All sentient beings suffer during their lives, in diverse manners, and often dramatically. As a result, many fields of human activity are concerned, from their own points of view, with some aspects of suffering. These aspects may include its nature and processes, its origin and causes, its meaning and significance, its related personal, social, and cultural behaviors, its remedies, management, and uses.
Clarification on the use of certain terms related to suffering
- The word suffering is sometimes used in the narrow sense of physical pain, but more often it refers to mental or emotional pain, or more often yet to pain in the broad sense, i.e. to any unpleasant feeling, emotion or sensation.
- The word pain refers usually to physical pain, but it may also refer to suffering in general. For instance, philosophy of pain deals first and foremost with physical pain, but a philosophical outlook on pain would more probably be about pain in the broad sense.
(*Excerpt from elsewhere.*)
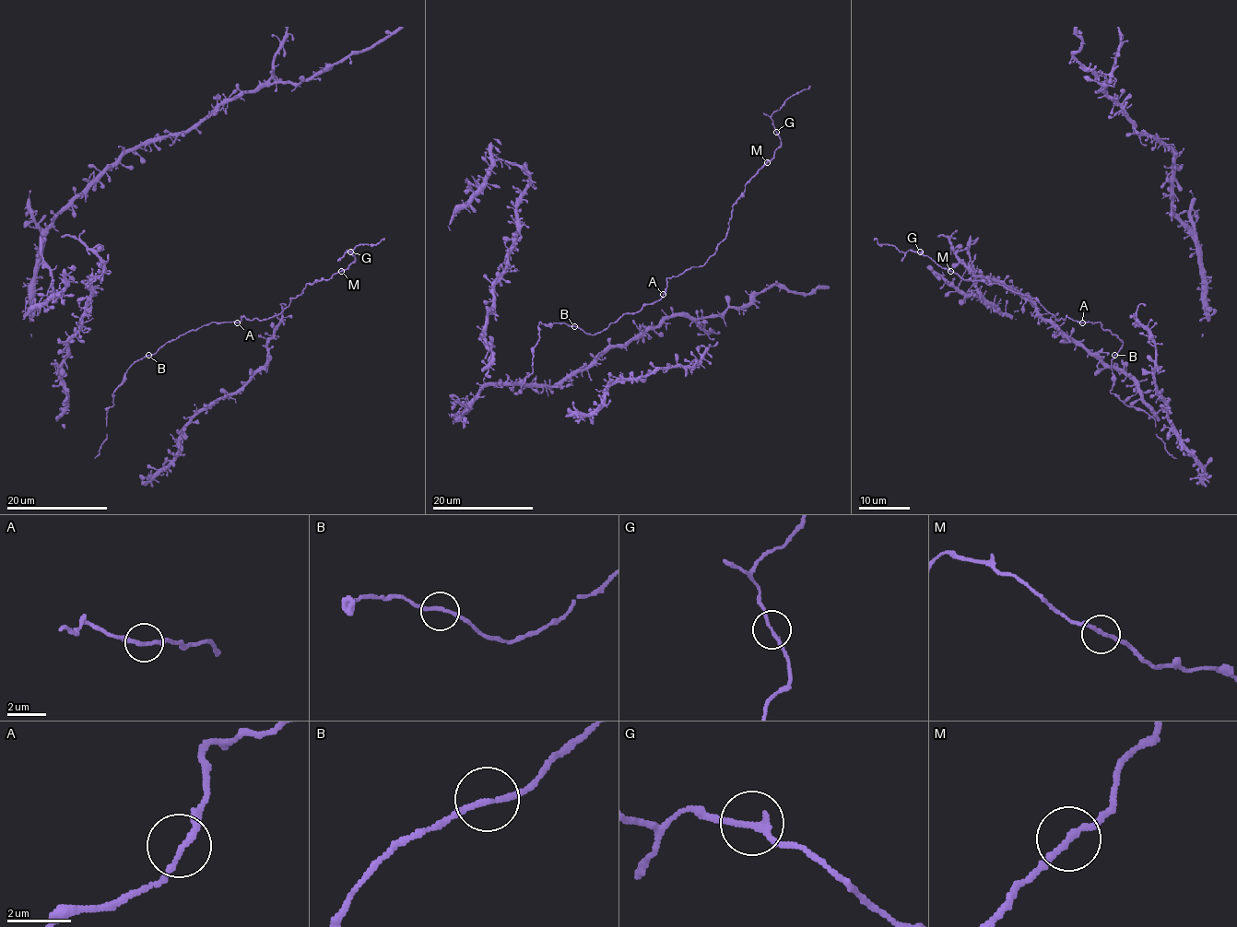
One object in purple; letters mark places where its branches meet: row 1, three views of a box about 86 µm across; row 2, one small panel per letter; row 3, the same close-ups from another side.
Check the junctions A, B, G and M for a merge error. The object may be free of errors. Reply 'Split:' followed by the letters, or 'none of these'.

Or, as another quite different instance, nausea or itching are not 'physical pains', but they are unpleasant sensory or bodily experiences, and we might say that a person 'suffering' from severe or prolonged nausea or itching is 'in pain'.
- The words pain and suffering are often used both together in different ways. For instance, they may be used:
- as interchangeable synonyms;
- in 'contradistinction' to one another: e.g. "pain is inevitable, suffering is optional", or "pain is physical, suffering is mental";
- to define each other: e.g. "pain is physical suffering", or "suffering is severe physical or mental pain".
- Qualifiers, such as mental, emotional, psychological, and spiritual, are often used for referring to certain types of pain or suffering. In particular, 'mental pain (or suffering)' may be used in relationship with 'physical pain (or suffering)' for distinguishing between two wide categories of pain or suffering. A first caveat concerning such a distinction is that it uses 'physical pain' in a sense that normally includes not only the 'typical sensory experience' of 'physical pain' but also other unpleasant bodily experiences such as itching or nausea. A second caveat is that the terms physical or mental should not be taken too literally: physical pain or suffering, as a matter of fact, happens through conscious minds and involves emotional aspects, while mental pain or suffering happens through physical brains and, being an emotion, involves important physiological aspects.